Richard made no answer, for just then the sound of Belle’s crying came out to them. The windows of the cottage were all open and the grass plot between the windows and the swing being a narrow one the closed door was of little avail. It was very still there in the shady dooryard, so still that they could hear old Yellownose purr, asleep on the cushion in the wooden arm-chair beside the swing. The broken sentences between the sobs were plainly audible. It seemed so terrible to hear a grown person cry, that Georgina felt as she did that morning long ago, when old Jeremy’s teeth flew into the fire. Her confidence was shaken in the world. She felt there could be no abiding happiness in anything.

“She’s begging him not to tell,” whispered Richard.

“But I owe it to Danny,” they heard Uncle Darcy say. And then, “Why should I spare Emmett’s father? Emmett never spared me, he never spared Danny.”

An indistinct murmur as if Belle’s answer was muffled in her handkerchief, then Uncle Darcy’s voice again:

“It isn’t fair that the town should go on counting him a hero and brand my boy as a coward, when it’s Emmett who was the coward as well as the thief.”

Again Belle’s voice in a quick cry of pain, as sharp as if she had been struck.
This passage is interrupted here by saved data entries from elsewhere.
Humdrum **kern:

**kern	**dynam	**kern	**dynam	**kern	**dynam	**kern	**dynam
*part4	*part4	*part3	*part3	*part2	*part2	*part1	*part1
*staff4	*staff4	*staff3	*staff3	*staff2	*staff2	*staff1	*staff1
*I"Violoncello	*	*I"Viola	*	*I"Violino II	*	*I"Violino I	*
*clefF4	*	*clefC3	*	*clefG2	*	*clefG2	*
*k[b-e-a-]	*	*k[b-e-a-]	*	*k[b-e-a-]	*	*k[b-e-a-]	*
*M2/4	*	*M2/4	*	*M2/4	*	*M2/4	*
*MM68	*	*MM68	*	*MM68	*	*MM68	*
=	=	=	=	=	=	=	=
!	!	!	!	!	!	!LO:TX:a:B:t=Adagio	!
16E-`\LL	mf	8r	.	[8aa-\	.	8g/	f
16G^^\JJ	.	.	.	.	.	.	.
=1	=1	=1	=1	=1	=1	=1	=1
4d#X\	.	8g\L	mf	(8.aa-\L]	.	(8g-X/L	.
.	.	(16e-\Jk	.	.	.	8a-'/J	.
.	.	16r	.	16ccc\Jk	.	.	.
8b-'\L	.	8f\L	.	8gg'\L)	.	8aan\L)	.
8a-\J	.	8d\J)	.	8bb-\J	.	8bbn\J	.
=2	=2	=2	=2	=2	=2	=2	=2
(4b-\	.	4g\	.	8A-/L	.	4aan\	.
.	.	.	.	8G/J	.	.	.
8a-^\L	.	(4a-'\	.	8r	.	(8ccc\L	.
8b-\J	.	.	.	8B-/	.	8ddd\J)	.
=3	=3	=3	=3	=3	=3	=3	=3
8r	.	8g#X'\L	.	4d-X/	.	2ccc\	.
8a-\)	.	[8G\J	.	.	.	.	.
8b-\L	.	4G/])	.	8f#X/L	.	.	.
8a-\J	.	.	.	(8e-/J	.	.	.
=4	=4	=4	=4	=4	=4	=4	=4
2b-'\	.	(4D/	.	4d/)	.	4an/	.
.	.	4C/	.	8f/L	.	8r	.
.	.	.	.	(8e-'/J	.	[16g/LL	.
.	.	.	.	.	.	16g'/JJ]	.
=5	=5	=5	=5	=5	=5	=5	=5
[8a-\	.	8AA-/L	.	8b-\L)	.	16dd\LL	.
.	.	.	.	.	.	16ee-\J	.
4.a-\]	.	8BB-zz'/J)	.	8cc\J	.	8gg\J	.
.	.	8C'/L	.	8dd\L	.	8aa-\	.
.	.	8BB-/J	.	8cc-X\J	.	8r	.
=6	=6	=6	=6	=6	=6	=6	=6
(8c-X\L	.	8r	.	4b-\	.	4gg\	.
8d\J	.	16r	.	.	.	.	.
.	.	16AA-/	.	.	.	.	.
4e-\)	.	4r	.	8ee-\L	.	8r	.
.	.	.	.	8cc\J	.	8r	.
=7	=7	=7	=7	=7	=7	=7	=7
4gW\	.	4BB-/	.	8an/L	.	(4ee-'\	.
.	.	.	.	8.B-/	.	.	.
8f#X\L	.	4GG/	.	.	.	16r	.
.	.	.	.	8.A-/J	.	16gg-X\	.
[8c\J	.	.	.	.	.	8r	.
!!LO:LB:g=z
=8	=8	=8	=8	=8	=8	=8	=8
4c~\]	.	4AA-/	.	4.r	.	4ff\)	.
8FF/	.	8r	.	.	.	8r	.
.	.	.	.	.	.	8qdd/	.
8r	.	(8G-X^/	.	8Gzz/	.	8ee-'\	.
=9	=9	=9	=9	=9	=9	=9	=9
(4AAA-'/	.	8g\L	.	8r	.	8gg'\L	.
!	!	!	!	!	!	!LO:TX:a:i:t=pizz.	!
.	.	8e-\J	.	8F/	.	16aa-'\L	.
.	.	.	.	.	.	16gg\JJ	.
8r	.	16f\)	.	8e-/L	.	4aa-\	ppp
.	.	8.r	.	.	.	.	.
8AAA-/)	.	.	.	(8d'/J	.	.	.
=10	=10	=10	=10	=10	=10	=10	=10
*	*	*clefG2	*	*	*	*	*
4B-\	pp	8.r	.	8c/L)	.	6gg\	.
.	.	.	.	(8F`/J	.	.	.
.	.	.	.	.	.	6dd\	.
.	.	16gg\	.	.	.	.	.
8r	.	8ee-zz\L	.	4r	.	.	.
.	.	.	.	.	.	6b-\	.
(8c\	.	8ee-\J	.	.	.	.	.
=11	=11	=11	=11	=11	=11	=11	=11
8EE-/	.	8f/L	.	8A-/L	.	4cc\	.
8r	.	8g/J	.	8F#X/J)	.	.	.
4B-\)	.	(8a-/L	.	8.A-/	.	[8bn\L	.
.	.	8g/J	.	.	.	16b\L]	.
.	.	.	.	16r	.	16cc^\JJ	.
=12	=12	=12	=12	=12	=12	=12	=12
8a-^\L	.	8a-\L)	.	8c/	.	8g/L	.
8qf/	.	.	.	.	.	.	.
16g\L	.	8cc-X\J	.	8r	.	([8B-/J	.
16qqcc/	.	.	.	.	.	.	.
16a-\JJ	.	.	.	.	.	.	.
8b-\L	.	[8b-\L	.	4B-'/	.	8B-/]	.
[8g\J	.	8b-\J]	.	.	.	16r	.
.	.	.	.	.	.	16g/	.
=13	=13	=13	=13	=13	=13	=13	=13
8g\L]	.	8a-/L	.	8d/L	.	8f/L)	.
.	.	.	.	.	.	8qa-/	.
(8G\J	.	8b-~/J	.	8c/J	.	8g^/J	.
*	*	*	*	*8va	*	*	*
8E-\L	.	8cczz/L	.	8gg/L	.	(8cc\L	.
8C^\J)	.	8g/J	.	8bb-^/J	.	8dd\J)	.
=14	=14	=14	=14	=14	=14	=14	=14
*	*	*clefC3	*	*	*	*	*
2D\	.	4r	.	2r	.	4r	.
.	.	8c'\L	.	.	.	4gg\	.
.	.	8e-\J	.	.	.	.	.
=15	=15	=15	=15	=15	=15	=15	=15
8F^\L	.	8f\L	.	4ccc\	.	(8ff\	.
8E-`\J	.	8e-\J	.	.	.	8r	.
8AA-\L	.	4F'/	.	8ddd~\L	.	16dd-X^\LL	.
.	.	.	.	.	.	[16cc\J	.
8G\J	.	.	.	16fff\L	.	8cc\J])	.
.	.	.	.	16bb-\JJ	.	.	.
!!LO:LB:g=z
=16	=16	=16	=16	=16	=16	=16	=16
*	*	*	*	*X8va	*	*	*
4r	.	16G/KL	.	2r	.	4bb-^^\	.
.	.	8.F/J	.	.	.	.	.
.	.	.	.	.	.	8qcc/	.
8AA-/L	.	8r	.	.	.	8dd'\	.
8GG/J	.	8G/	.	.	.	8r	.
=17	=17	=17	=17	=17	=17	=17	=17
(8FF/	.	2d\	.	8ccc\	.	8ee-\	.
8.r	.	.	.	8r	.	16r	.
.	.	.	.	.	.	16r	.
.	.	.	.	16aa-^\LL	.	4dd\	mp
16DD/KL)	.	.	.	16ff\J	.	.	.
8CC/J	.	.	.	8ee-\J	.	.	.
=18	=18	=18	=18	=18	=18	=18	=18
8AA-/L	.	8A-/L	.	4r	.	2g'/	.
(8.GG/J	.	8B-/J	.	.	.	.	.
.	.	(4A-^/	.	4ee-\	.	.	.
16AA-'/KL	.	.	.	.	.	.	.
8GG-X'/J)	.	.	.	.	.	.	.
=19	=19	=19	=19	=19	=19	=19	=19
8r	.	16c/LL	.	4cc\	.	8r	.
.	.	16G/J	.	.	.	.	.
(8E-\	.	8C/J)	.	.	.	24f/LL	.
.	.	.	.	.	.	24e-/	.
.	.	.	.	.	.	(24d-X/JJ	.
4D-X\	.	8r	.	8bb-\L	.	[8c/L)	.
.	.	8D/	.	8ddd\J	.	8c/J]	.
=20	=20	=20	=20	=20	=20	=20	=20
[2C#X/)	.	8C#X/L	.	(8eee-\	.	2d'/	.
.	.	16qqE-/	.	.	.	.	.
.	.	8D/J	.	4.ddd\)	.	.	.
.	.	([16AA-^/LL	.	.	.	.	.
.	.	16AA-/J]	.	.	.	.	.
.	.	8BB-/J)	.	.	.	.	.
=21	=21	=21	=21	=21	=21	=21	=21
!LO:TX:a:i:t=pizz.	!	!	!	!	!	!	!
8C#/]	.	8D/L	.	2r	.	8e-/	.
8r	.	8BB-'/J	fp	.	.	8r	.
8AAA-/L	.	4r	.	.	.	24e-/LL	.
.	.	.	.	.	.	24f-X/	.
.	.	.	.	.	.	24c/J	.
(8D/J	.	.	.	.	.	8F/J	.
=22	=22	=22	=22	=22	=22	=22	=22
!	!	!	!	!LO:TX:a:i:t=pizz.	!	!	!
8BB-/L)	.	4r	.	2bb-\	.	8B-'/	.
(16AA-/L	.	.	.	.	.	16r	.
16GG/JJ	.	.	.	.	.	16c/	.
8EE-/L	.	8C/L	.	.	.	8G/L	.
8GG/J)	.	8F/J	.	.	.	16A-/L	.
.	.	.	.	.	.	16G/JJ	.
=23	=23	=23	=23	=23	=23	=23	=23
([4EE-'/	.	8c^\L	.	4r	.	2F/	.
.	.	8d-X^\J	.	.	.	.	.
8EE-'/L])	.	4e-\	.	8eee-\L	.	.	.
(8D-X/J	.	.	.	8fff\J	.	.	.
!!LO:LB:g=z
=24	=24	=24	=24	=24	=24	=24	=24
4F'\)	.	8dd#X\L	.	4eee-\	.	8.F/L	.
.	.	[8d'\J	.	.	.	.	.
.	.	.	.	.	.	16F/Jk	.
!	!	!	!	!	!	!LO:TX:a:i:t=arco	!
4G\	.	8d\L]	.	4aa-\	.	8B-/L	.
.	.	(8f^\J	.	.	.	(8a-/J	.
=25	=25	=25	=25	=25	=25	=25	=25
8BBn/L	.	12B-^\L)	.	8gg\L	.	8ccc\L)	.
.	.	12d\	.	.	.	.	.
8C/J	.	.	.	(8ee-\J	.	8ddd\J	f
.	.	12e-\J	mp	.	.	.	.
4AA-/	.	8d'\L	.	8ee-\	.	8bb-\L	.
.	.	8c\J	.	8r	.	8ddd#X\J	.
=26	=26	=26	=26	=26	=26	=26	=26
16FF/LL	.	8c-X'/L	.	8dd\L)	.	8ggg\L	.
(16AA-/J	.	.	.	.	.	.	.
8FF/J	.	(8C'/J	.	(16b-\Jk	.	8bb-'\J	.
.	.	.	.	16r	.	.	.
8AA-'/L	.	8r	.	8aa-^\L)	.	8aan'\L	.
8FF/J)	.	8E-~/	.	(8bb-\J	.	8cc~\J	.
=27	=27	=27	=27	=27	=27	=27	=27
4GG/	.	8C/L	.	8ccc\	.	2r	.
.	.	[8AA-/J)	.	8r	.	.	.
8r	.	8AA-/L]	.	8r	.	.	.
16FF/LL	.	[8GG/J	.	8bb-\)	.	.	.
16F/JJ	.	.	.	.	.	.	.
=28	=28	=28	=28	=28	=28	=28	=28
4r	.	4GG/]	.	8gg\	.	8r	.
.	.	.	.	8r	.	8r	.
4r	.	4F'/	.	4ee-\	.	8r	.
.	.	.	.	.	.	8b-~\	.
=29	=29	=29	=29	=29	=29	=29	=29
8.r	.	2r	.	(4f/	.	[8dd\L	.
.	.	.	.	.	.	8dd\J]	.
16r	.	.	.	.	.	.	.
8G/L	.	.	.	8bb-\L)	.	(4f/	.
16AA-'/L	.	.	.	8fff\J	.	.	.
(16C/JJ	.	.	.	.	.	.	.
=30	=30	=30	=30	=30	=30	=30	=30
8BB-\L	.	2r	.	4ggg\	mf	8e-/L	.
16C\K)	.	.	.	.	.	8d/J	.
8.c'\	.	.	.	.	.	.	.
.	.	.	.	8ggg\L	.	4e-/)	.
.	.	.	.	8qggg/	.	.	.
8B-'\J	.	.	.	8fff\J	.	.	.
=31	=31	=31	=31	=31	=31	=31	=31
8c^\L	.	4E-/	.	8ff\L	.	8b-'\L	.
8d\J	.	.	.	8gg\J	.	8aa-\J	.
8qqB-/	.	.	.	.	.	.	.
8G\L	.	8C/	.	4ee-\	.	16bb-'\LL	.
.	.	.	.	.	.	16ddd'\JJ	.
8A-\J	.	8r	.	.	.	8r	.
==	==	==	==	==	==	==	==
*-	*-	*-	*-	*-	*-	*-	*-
Then the sound of another door shutting, and when the voices began again it was evident they had withdrawn into the kitchen.

“They don’t want Aunt Elspeth to hear,” said Georgina.

“What’s it all about?” asked Richard, much mystified.

Georgina told him all that she knew herself, gathered from the scraps she had heard the day of Cousin Mehitable’s visit, and from various sources since; told him in a half whisper stopping now and then when some fragment of a sentence floated out to them from the kitchen; for occasional words still continued to reach them through the windows in the rear, when the voices rose at intervals to a higher pitch.